You’ll have heard of the Cambridge Five, but probably not the Northern Ireland 800. It’s a staggering figure. Operation Kenova was a criminal investigation into just one of these agents. What can we say about the other 799? How successful were they in what they were asked to achieve, and did they play any part in bringing the Troubles to an end?

Most of these agents were supplying their handlers with what was known as “tactical” intelligence, which would, if acted upon, allow the security forces to prevent paramilitary attacks and reduce the IRA’s military capability. By the early 1990s, as many as eight out of ten IRA operations were either being called off, or they were broken up by the security forces.

The deadlock was much closer to being broken than many of us realised

Sometimes this was down to someone falling ill or a mistake made by an IRA member, but most of the time this was the result of a tip-off from a source, or information from an electronic eavesdropping device. According to senior IRA man Brendan Hughes, parts of his organisation were by this stage able to move “very, very little”, as he put it. “I think that’s what the technology did and what the intelligence services were able to do. I think they were able to effectively stop the IRA and contain it.”

The British also ran agents inside or close to Sinn Féin. There was an understanding amongst some MI5 officers, one that can be traced back to the early 1980s, that if there was to be a negotiated settlement then Sinn Féin needed to become a more respectable and powerful political force. That meant winning a larger share of the vote. When Willie Carlin, one of these agents inside Sinn Féin, told his handler about the party’s plans to steal votes in a forthcoming election, the response from his handler was, “Whatever it takes, Willie, whatever it takes.” Rather than alert the police, Carlin’s handler turned a blind eye. In the election that followed, Sinn Féin performed better than expected.

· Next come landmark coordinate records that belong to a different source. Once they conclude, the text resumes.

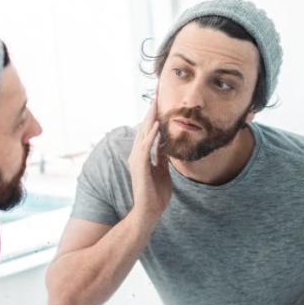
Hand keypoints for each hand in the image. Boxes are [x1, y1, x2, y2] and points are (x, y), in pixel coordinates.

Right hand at [127, 96, 171, 222]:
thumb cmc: (156, 194)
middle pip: (145, 128)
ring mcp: (137, 160)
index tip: (160, 100)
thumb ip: (163, 158)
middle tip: (156, 93)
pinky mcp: (140, 167)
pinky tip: (157, 125)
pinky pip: (146, 148)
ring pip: (144, 134)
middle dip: (151, 110)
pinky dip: (151, 136)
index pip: (149, 131)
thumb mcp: (163, 171)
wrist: (150, 212)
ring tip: (156, 103)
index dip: (155, 115)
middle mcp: (137, 155)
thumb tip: (166, 145)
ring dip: (151, 118)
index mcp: (143, 155)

What was the impact of all this undercover work? This small army of agents and their handlers, as well as their support staff and those working in surveillance, appear to have helped change two things. They played a role in bringing parts of the IRA to a standstill, and they accelerated Sinn Féin’s transformation into a respectable political force, one that Unionists might be willing to negotiate with. Without these two developments, it’s hard to imagine peace talks taking place.

Which brings us back to the Belfast Agreement. Tony Blair deserves huge credit for coming away with a deal, and so do the leaders of the different political parties for deciding, in the words of Clinton, “to take a flying leap into the unknown against their better judgement”. But by the time they came together, the deadlock was much closer to being broken than many of us realised. Intelligence work appears to have played a critical part in this.

Espionage even influenced the negotiations themselves. After the agreement was signed, it emerged that the British had been tapping the phoneline used by Martin McGuinness, Sinn Féin’s chief negotiator, during the talks. One of the drivers assigned to him and Gerry Adams — Roy “The Rat” McShane — was an MI5 agent. Although we don’t know the particulars of the intelligence gleaned from these sources, it would have enhanced the British government’s understanding of what everyone else was thinking, and that made a deal easier to close.

Most conflicts are resolved by soldiers, not spies. Armed disputes usually turn on questions of manpower, weaponry, motivation, supplies and tactics — not who has the best undercover agents. But the resolution of the Troubles was different, and, as we’re beginning to learn, the peace that began with the Belfast Agreement owed a surprising amount to intelligence work.